There is evidence that the County had an office practice of sending a notice regarding COBRA benefits to any employee whose employment is terminated, but respondent made no finding that petitioner received such a notice.   The application for COBRA benefits upon which respondent relied was made on the County's Health Benefits form which lists a number of possible reasons for a change of enrollment, including termination, but none of the boxes is checked and no reason is written on the form.   The record also contains an Employee Final Clearance Form which is completed upon an employee's separation from employment, when he must certify that he has returned all County property issued to him.   Although the form contains a County date stamp of September 25, 1995, it is signed by petitioner and five other County employees, including petitioner's supervisor, all of whom listed the date as either August 16 or August 19, 1996.
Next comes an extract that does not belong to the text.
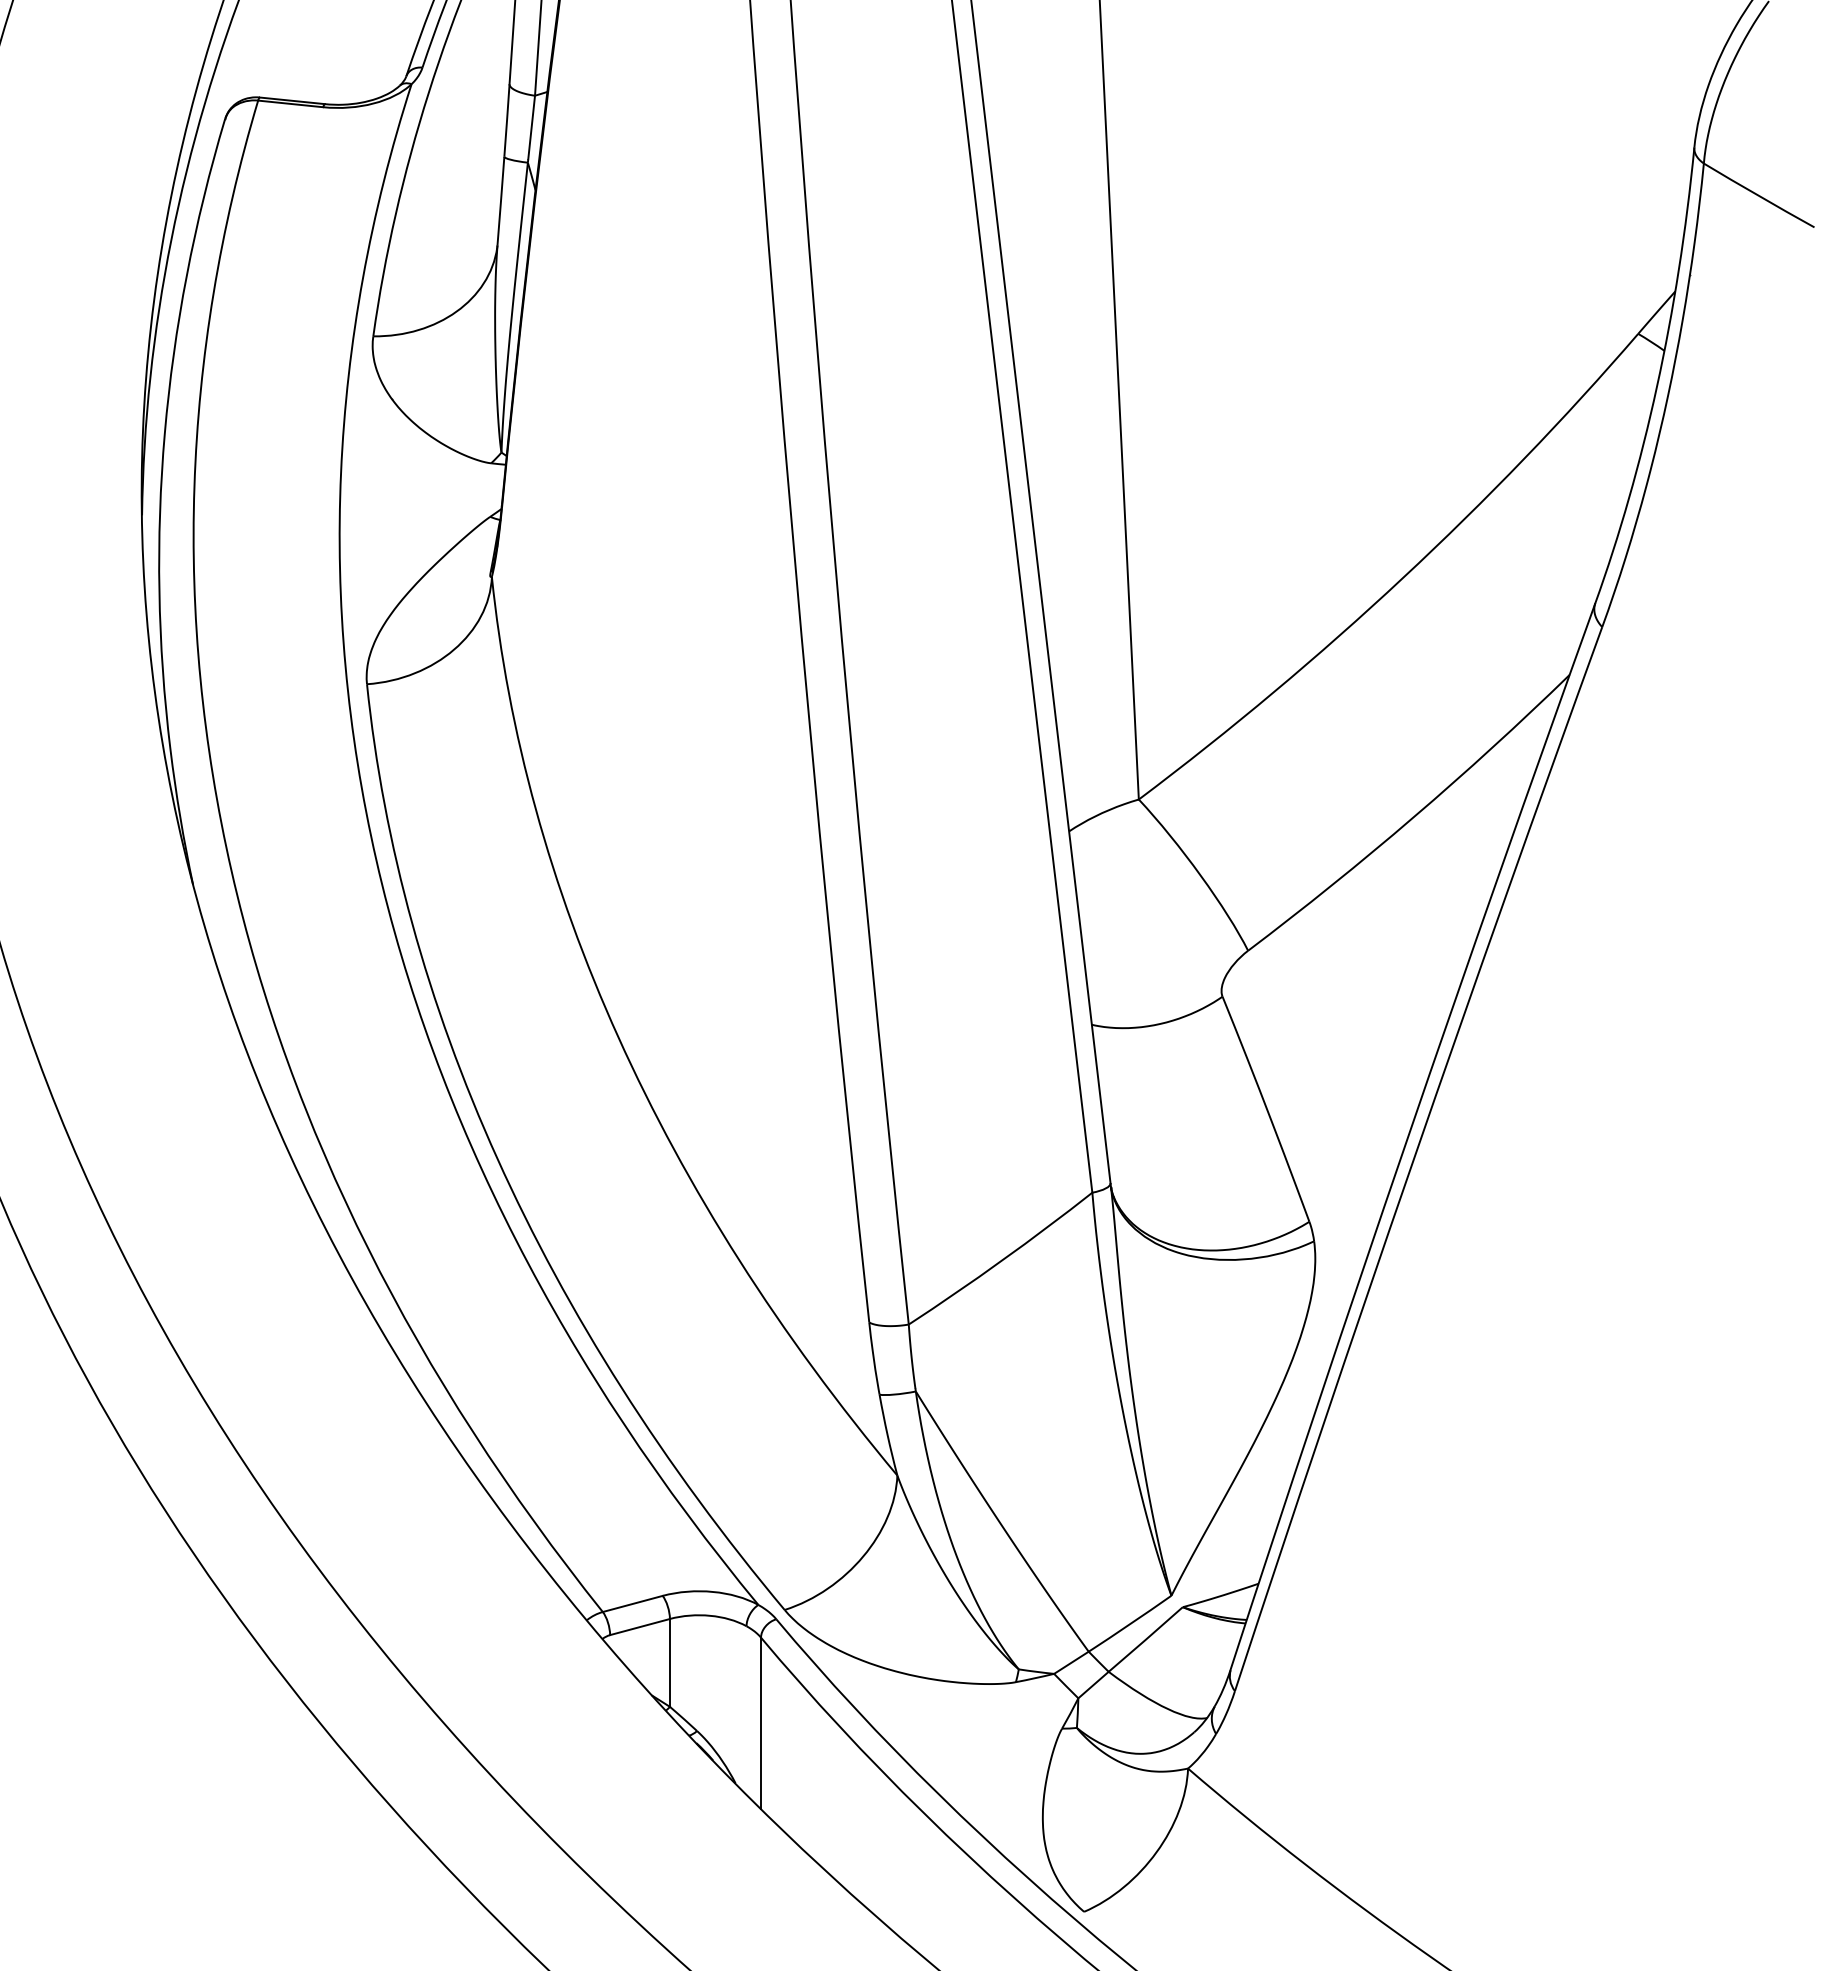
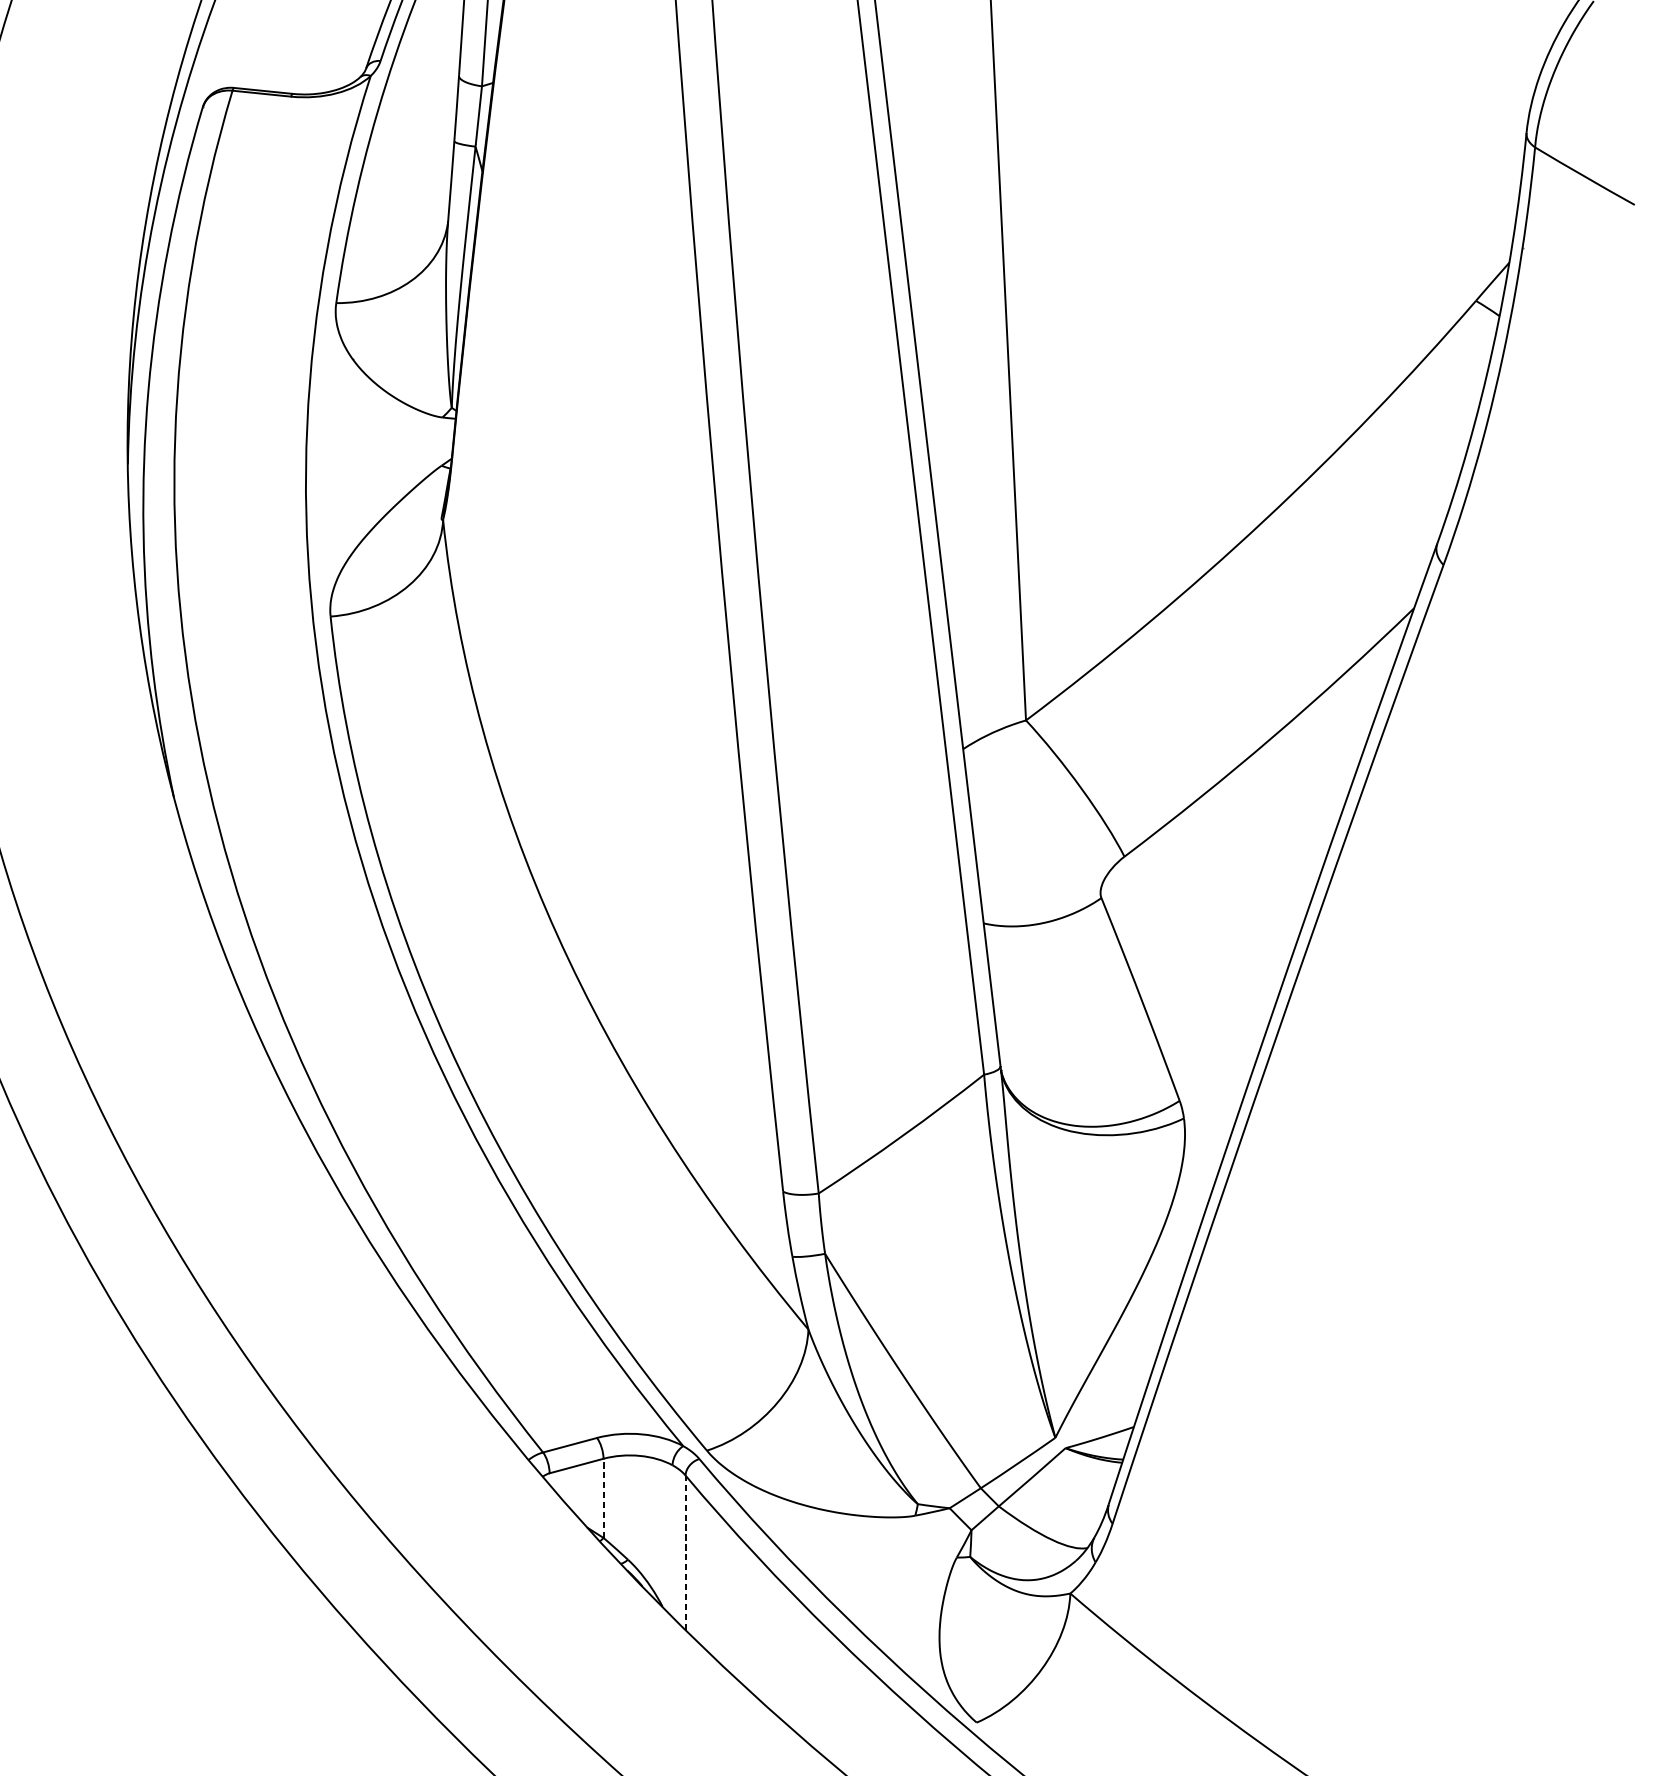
line: (669, 1662) -> (603, 1497), solid -> dashed
line: (761, 1723) -> (686, 1552), solid -> dashed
 “[A] determination is regarded as being supported by substantial evidence when the proof is ‘so substantial that from it an inference of the existence of the fact found may be drawn reasonably’ ” (300 Gramatan Ave. Assocs. v. State Div. of Human Rights, 45 N.Y.2d 176, 179, 408 N.Y.S.2d 54, 379 N.E.2d 1183, quoting Matter of Stork Rest. v. Boland, 282 N.Y. 256, 273, 26 N.E.2d 247).   Although the inference that, when petitioner applied for COBRA benefits, he knew that his employment was terminated, is, in and of itself, not unreasonable, respondent drew that inference without taking into account the ambiguity, confusion and uncertainty created by the notices to petitioner that his employment had been placed on “non-payroll status” and, more importantly, by the County's request that petitioner execute the Employee Final Clearance Form and return all County-issued property in August 1996.   Considering all of the relevant evidence (see, Matter of Principe v. McCall, 255 A.D.2d 853, 680 N.Y.S.2d 754), we conclude that the record as a whole establishes that petitioner received no unambiguous and certain notice of termination of employment until he executed the Employee Final Clearance Form in August 1996.   His application filed in February 1997 was, therefore, timely and respondent's determination to the contrary is not supported by substantial evidence.

ADJUDGED that the determination is annulled, without costs, petition granted and matter remitted to respondent for further proceedings not inconsistent with this court's decision.


1.   The “non-payroll status” of petitioner's employment was relevant prior to June 1989 when the 12-month period for filing a disability retirement application ran from the last date of payment on the payroll (see, Retirement and Social Security Law former § 605[b][2] );  Matter of Leonard v. Regan, 167 A.D.2d 790, 563 N.Y.S.2d 348.